● **WRITTEN REQUEST 1**
Print everything in the PHP password post from "The assignment I'm" down to "for any advice.", word for word.

● **TEXT SEGMENT**
## BEGIN

The assignment I'm working on (an E-commerce course) asks that I use php to generate a new password for a user and send the user an email with the new password. I successfully generate the password, send the email from my school's server to myself (a gmail account), using php mail() however the php variable representing the password is always blank. I have been looking for answers to this on here and other websites but cannot find what I'm doing wrong. I am looking to solve this particular issue and am not looking to use PHPMailer or some other alternative. Also I am not looking to discuss more secure ways to send email, or discuss encryption, just looking to discuss this particular issue and why it is or isn't working. Thank you in advance for any advice.

if ($mysqli->conect_errno) {
        die("Error: Could not connect to database." . $mysqli->connect_error);
    } else {
        echo "<p>Connected<br></p>";
    }

    $email = $_POST['email_input'];
    try {
        $password = reset_password($email, $mysqli);
        notify_password($email, $password, $mysqli);
        echo 'Your password has changed and has been emailed to you.<br>';
    }
    catch(Exception $e) {
        echo 'Your password could not be reset';
    }

    function reset_password($email, $mysqli){
        $new_password = randomString(8, 12);
        if ($new_password == false) {
            throw new Exception('could not generate new password');
        }
        $rand_number = rand(0, 999);
        $new_password .= $rand_number;
        echo "NEW PASSWORD: " .$new_password."
";

        $query = "UPDATE registration 
        SET password = sha1('".$new_password."')

## END

Stored data
## BEGIN

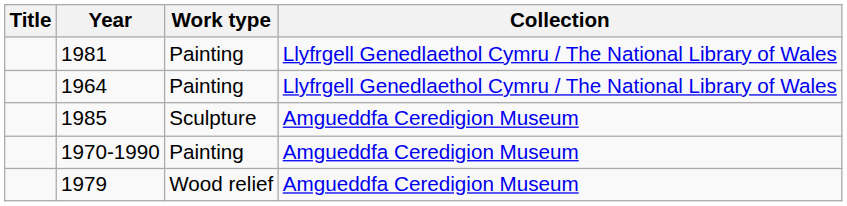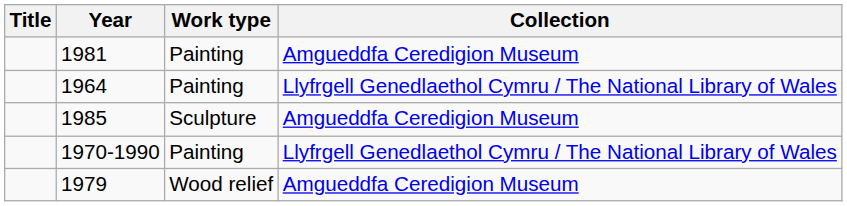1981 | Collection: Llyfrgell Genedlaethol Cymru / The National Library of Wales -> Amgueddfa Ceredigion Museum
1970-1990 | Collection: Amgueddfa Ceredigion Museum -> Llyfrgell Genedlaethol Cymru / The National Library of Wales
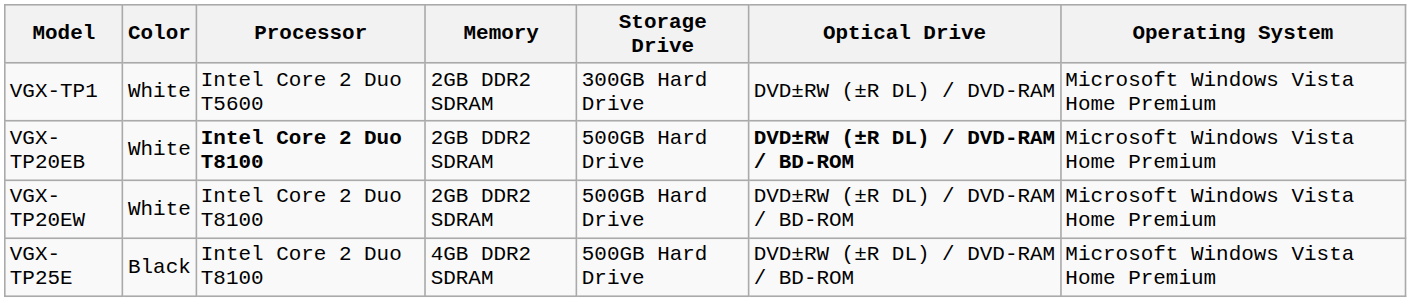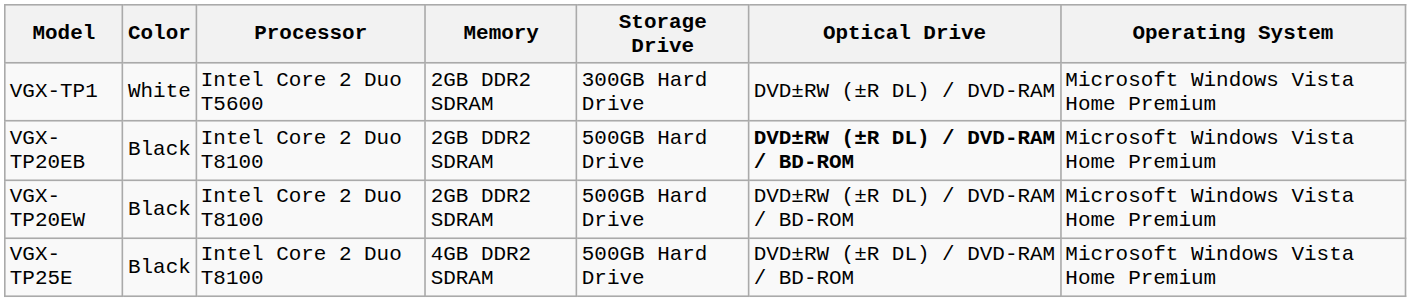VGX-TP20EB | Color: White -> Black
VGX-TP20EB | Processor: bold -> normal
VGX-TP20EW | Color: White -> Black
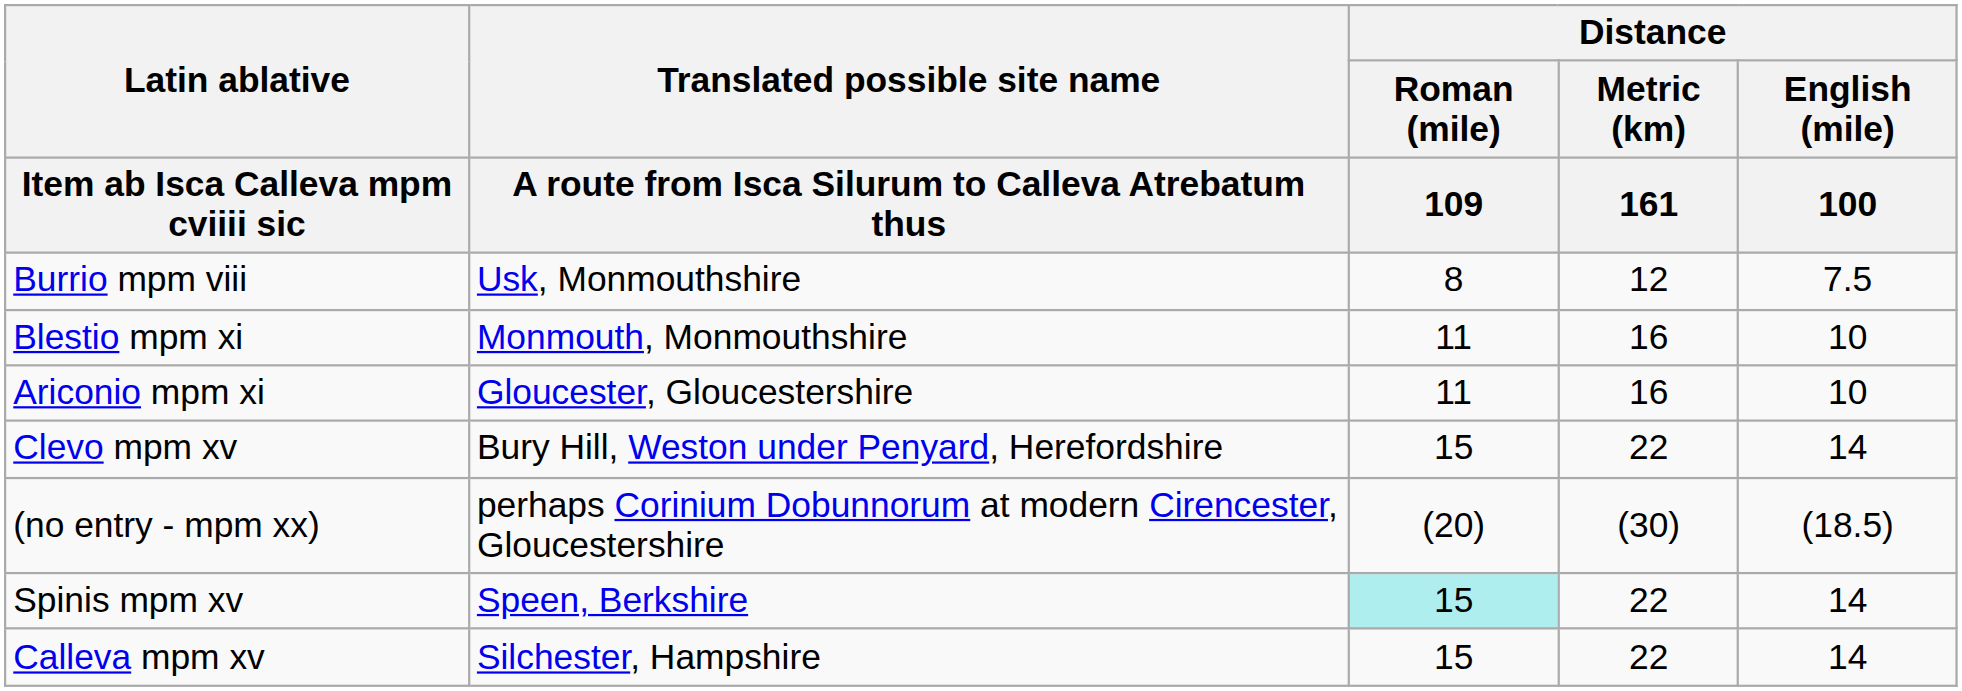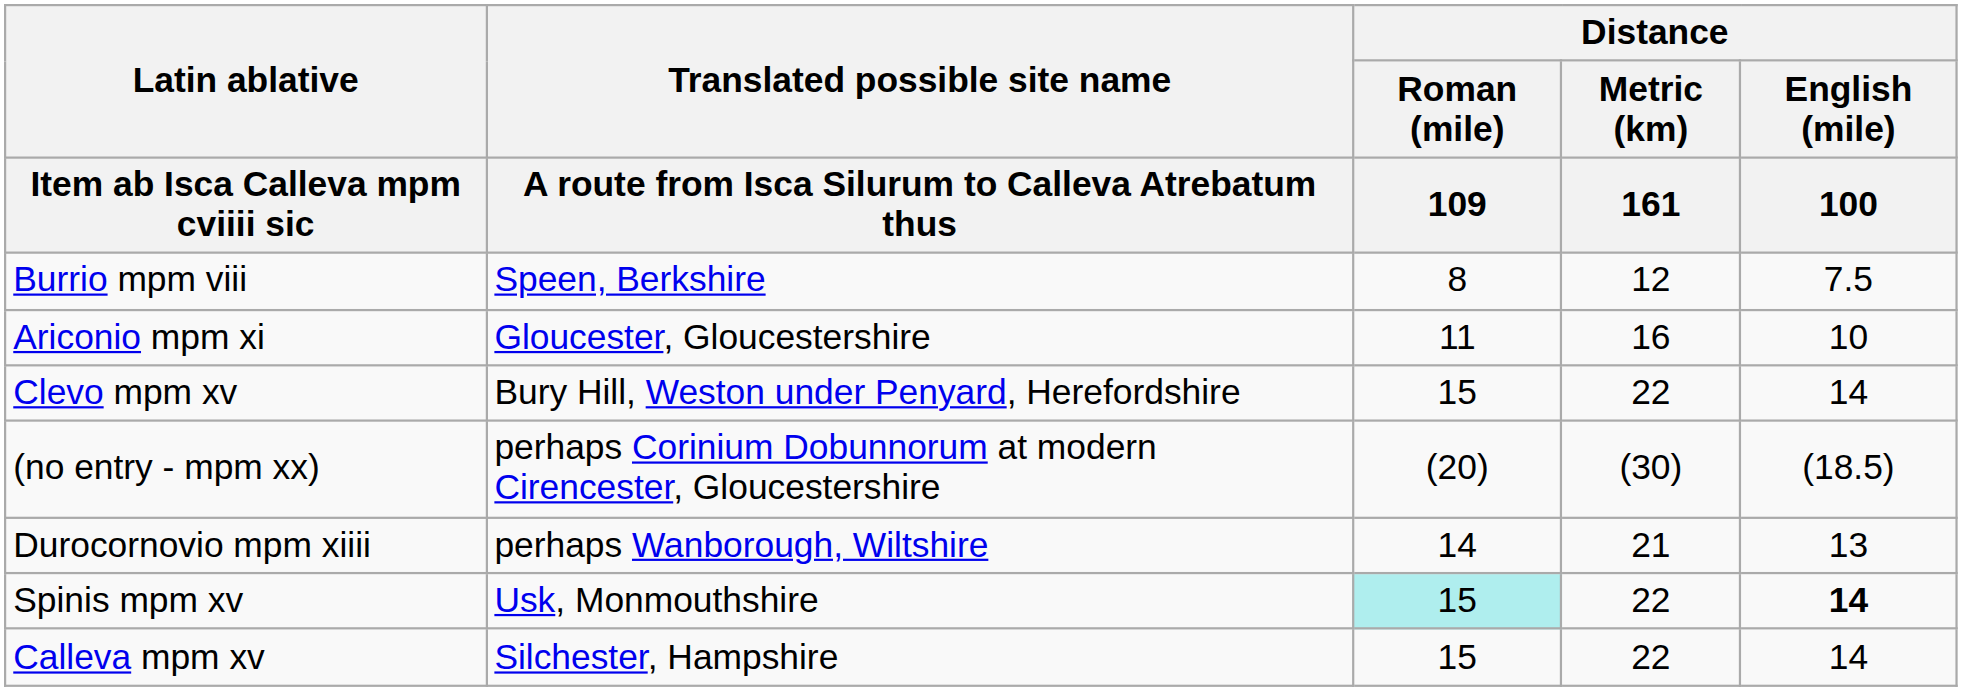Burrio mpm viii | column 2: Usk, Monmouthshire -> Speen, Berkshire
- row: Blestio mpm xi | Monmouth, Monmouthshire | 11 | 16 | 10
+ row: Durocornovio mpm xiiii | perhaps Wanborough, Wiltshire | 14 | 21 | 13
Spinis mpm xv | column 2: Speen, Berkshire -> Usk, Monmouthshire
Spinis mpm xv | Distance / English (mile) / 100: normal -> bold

## END

● **WRITTEN REQUEST 2**
In the entries, rewrite everything from the start down to the line containing "VGX-TP20EW | Color: White -> Black", replacing "Collection" with "Holding" and keeping all else the same. Give only those lines, without the pictures.

● **EXERCISE ANSWER 1**
The assignment I'm working on (an E-commerce course) asks that I use php to generate a new password for a user and send the user an email with the new password. I successfully generate the password, send the email from my school's server to myself (a gmail account), using php mail() however the php variable representing the password is always blank. I have been looking for answers to this on here and other websites but cannot find what I'm doing wrong. I am looking to solve this particular issue and am not looking to use PHPMailer or some other alternative. Also I am not looking to discuss more secure ways to send email, or discuss encryption, just looking to discuss this particular issue and why it is or isn't working. Thank you in advance for any advice.

● **EXERCISE ANSWER 2**
1981 | Holding: Llyfrgell Genedlaethol Cymru / The National Library of Wales -> Amgueddfa Ceredigion Museum
1970-1990 | Holding: Amgueddfa Ceredigion Museum -> Llyfrgell Genedlaethol Cymru / The National Library of Wales
VGX-TP20EB | Color: White -> Black
VGX-TP20EB | Processor: bold -> normal
VGX-TP20EW | Color: White -> Black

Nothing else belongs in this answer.